## Tareas por hacer
**1)** Según el texto sobre la autodeterminación, ¿qué diputado presentó durante el proceso constituyente una enmienda para incluir en la Constitución un derecho de autodeterminación?
**2)** ¿Qué años aparecen escritos en cifras en el texto sobre la autodeterminación? Enuméralos todos.

## Texto proporcionado
══════════════════════════════

Más allá, la idea de la autodeterminación ha planeado la política española en nuestra historia reciente. Se trata, al final, de una cuestión que tenemos que “conllevar”, por decirlo con Ortega. Si nos remontamos a nuestro proceso constituyente, ya entonces hubo un debate al respecto, en el que destacó la enmienda del diputado Letamendia, que pretendió incluir en la Constitución un derecho de autodeterminación, que fue lógicamente rechazado. Y, desde entonces, ha sido una reivindicación recurrente: en 1989 el Parlamento catalán aprobó una primera resolución sobre el derecho a la autodeterminación, que también estuvo presente en la Declaración de Barcelona de 1998 firmada por los partidos nacionalistas y que mutó, con un disfraz más “fresco”, a un “derecho a decidir”, primero en el Plan Ibarretxe (2003-2004) y luego en el largo procés catalán desde 2010. Un pretendido derecho en cuyo ejercicio se fundaron las consultas ilegales de 2014 y la insurgencia de otoño de 2017.

══════════════════════════════

(Datos de comprensión de gráficos)

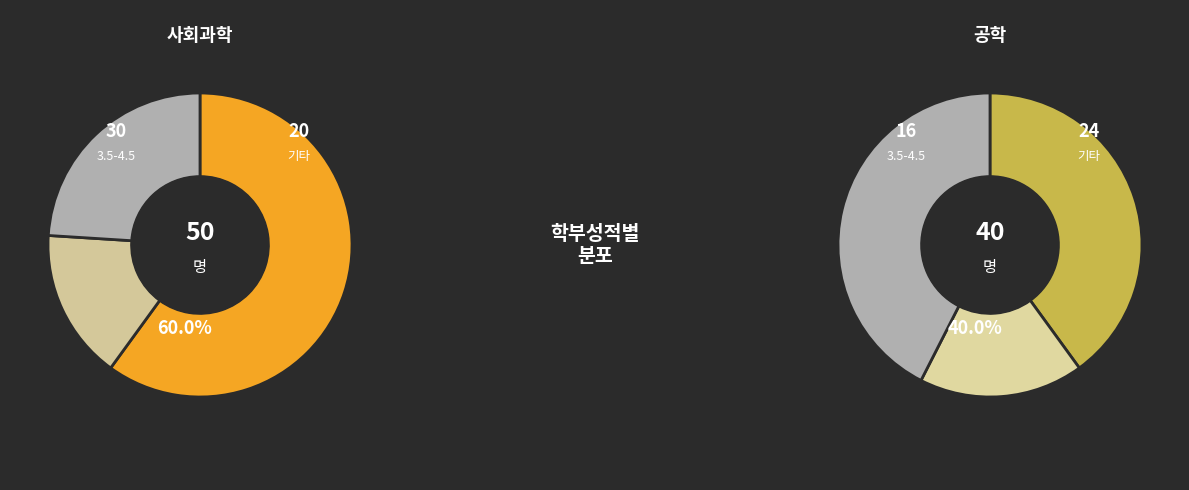

Which series has the largest range (max minus min)?

사회과학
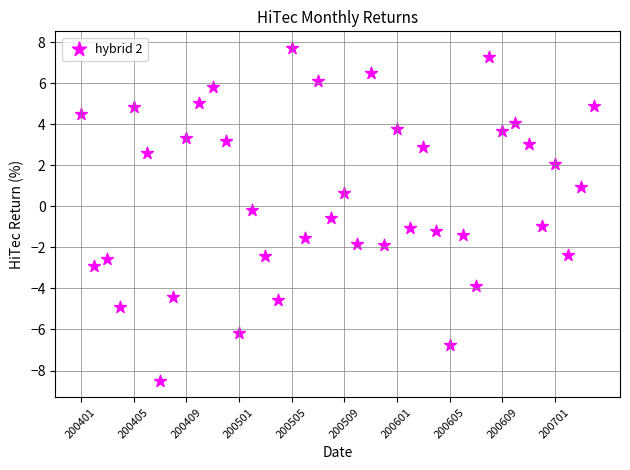

What is the range of Y values (max minus min)?

16.2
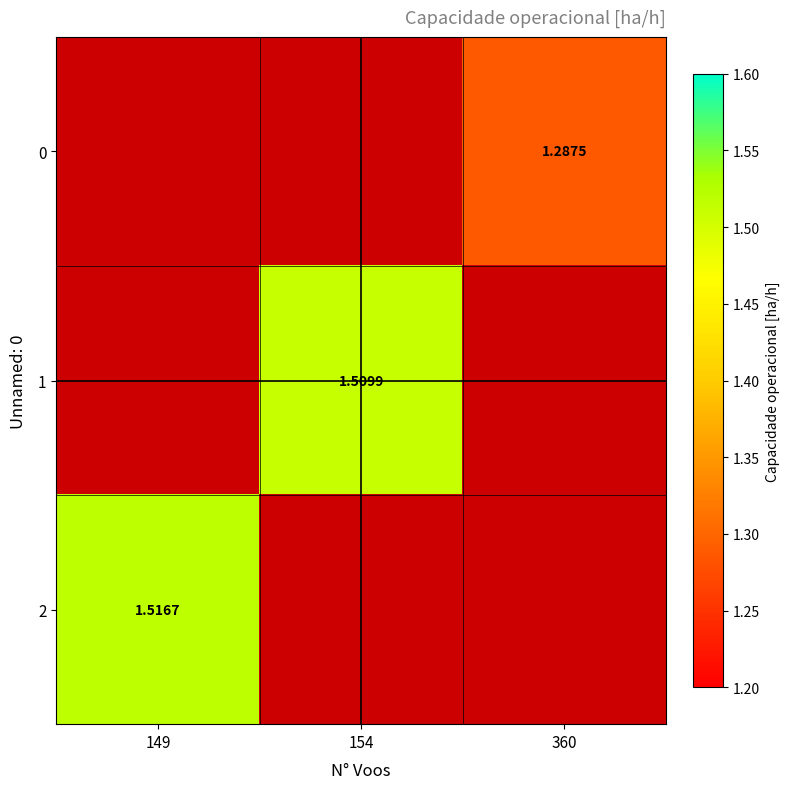

Which series changed the most between 149 and 154?

2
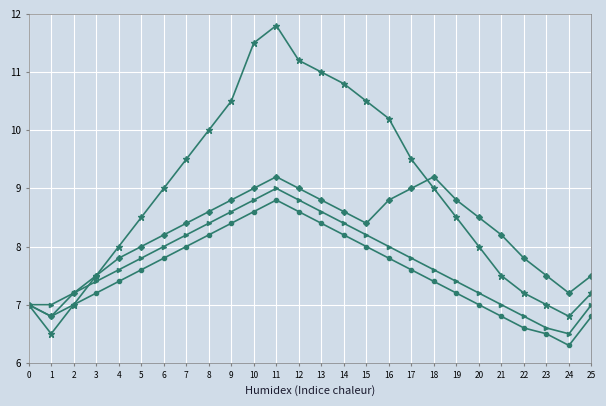

What is the smallest value displayed?

6.3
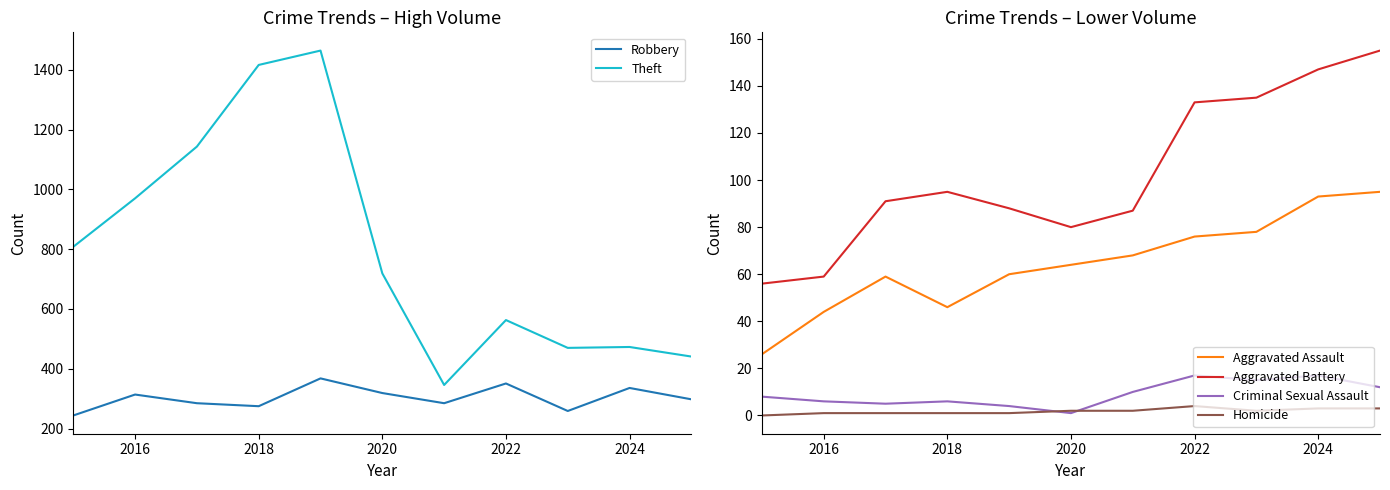

What are all the series names shown in the legend?

Robbery, Theft, Aggravated Assault, Aggravated Battery, Criminal Sexual Assault, Homicide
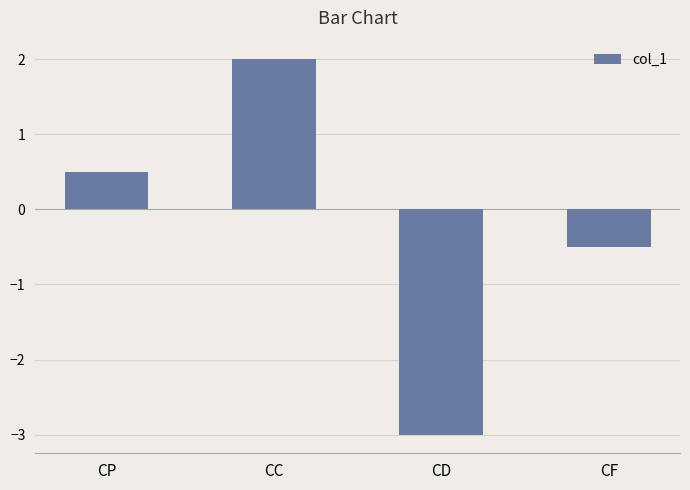

Which has a higher value, CP or CC?

CC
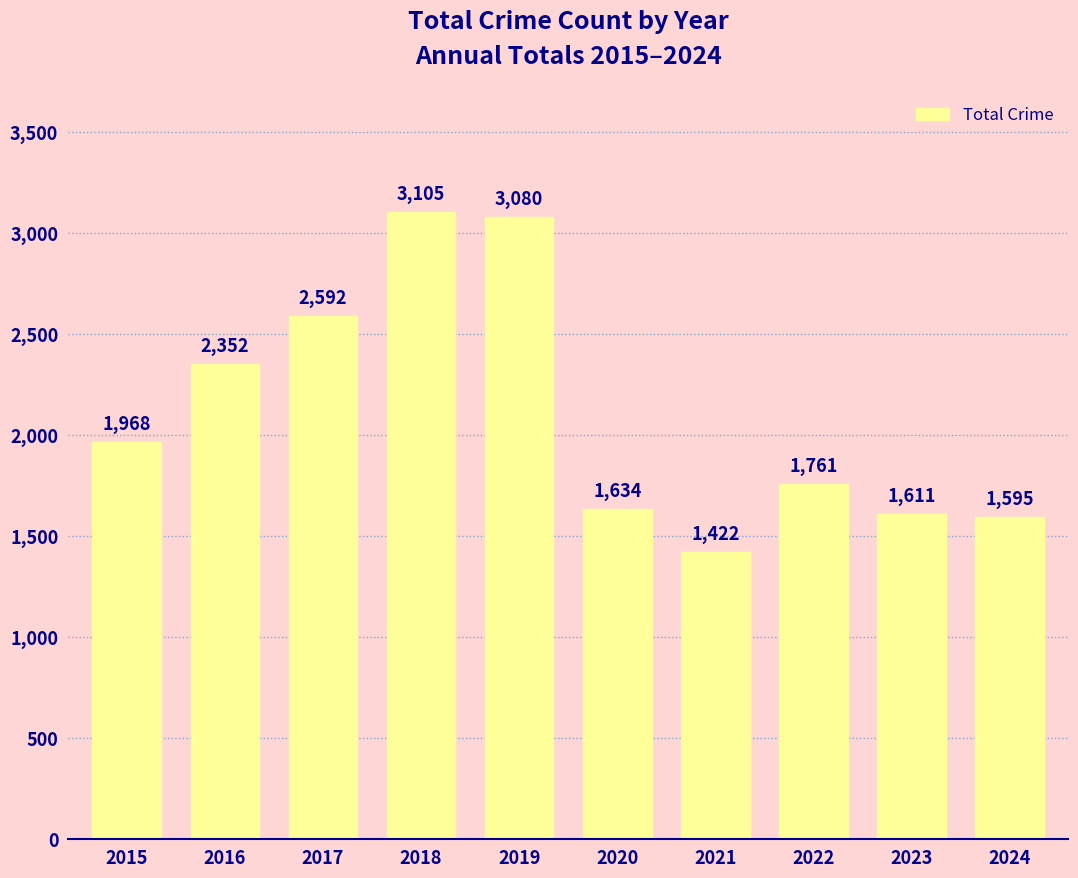

What is the change in value from 2016 to 2023?

-741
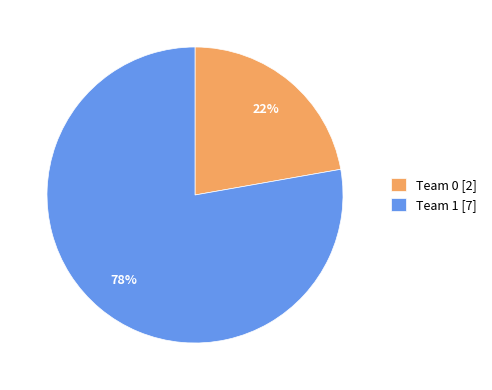

Between Team 1 and Team 0, which is larger?

Team 1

══════════════════════════════

## Soluciones por orden
**1)** El diputado Letamendia.

**2)** 1989, 1998, 2003, 2004, 2010, 2014 y 2017.